The Importance of Tacit Knowledge in Security by Design¶
In Security by Design, the most effective security outcomes arise from the skilful interplay between explicit knowledge and tacit knowledge.
However, explicit knowledge alone is rarely enough to build truly resilient systems.
While explicit knowledge tells you what to do, tacit knowledge guides you on how and when to apply it effectively — and, crucially, when to deviate from the rules.
Building simple, secure IT solutions relies heavily on tacit knowledge. This form of knowledge—gained through hands-on experience, contextual awareness, and professional judgement—enables practitioners to interpret requirements, anticipate risks, and make appropriate trade-offs in ways that cannot be fully captured in documentation.
Large Language Models (LLMs), such as ChatGPT, operate primarily on explicit knowledge derived from patterns in data. While they can provide useful general guidance, they lack direct awareness of your organisation’s specific systems, threat landscape, and operational context. As a result, their outputs should not be treated as authoritative or context-complete security advice.
AI tools can support learning and exploration, but they must be used with caution. Security decisions should always be validated by experienced professionals who possess the tacit knowledge necessary to assess real-world implications. Over-reliance on automated suggestions, without critical evaluation, risks introducing gaps that may not be immediately visible.
In practice, Security by Design means on combining the broad, accessible insights offered by tools with the deeper, experience-driven understanding held by practitioners.
Why Tacit Knowledge Matters for Security by Design¶
Relying solely on explicit knowledge creates a dangerous illusion of security. Teams may tick every box on a checklist and meet every compliance requirement, yet still introduce critical vulnerabilities because they lack the contextual awareness and critical thinking that tacit knowledge provides.

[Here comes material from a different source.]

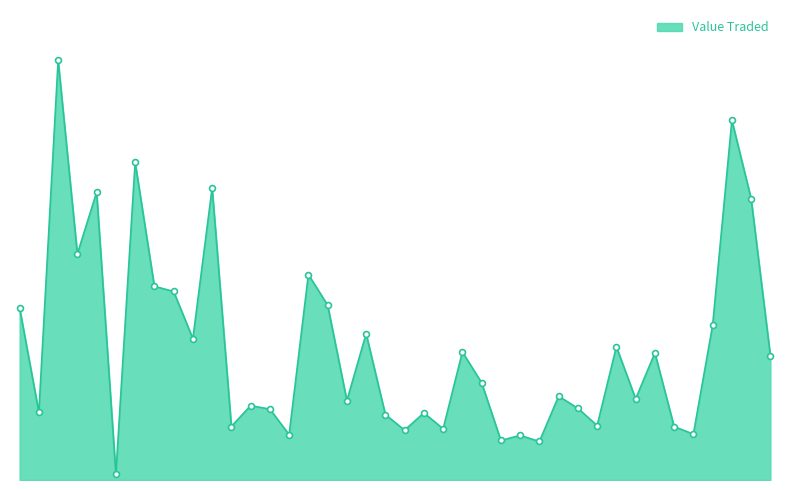

Does the chart have visible grid lines?

No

Real-world security decisions frequently occur in ambiguous, complex situations where no documented rule perfectly fits. It is tacit knowledge that enables engineers and architects to:
Recognise subtle design flaws that standard threat-modelling templates miss
Anticipate how real users (or attackers) will actually interact with the system
Make pragmatic risk decisions when perfect security conflicts with business needs
Adapt established practices to new technologies and emerging threats
Bridging the Gap: From Tacit to Explicit¶
The goal is not to eliminate tacit knowledge, but to nurture it and make as much of it as possible accessible to the wider team. Organisations that excel at Security by Design actively invest in converting valuable tacit knowledge into explicit forms, while simultaneously preserving and transmitting what remains inherently personal and experiential.
Effective approaches include:
Mentoring and shadowing programmes
Pair design and collaborative threat modelling sessions
Structured post-incident reviews and “blameless” retrospectives
Communities of practice and regular knowledge-sharing forums
Capturing design rationale (not just the decision, but why it was made)
These practices help surface hidden insights and gradually turn individual expertise into organisational capability.
The Optimal Balance¶
Robust Security by Design emerges from the synergy of both knowledge types:
Explicit knowledge provides the essential structure, consistency, and scalability.
Tacit knowledge supplies the depth, adaptability, judgement, and creative problem-solving required to deal with evolving and sophisticated threats.
Security leaders who understand this distinction move beyond simply mandating documentation and processes. They deliberately cultivate environments where experience is valued, reflection is encouraged, and knowledge flows naturally between individuals and teams.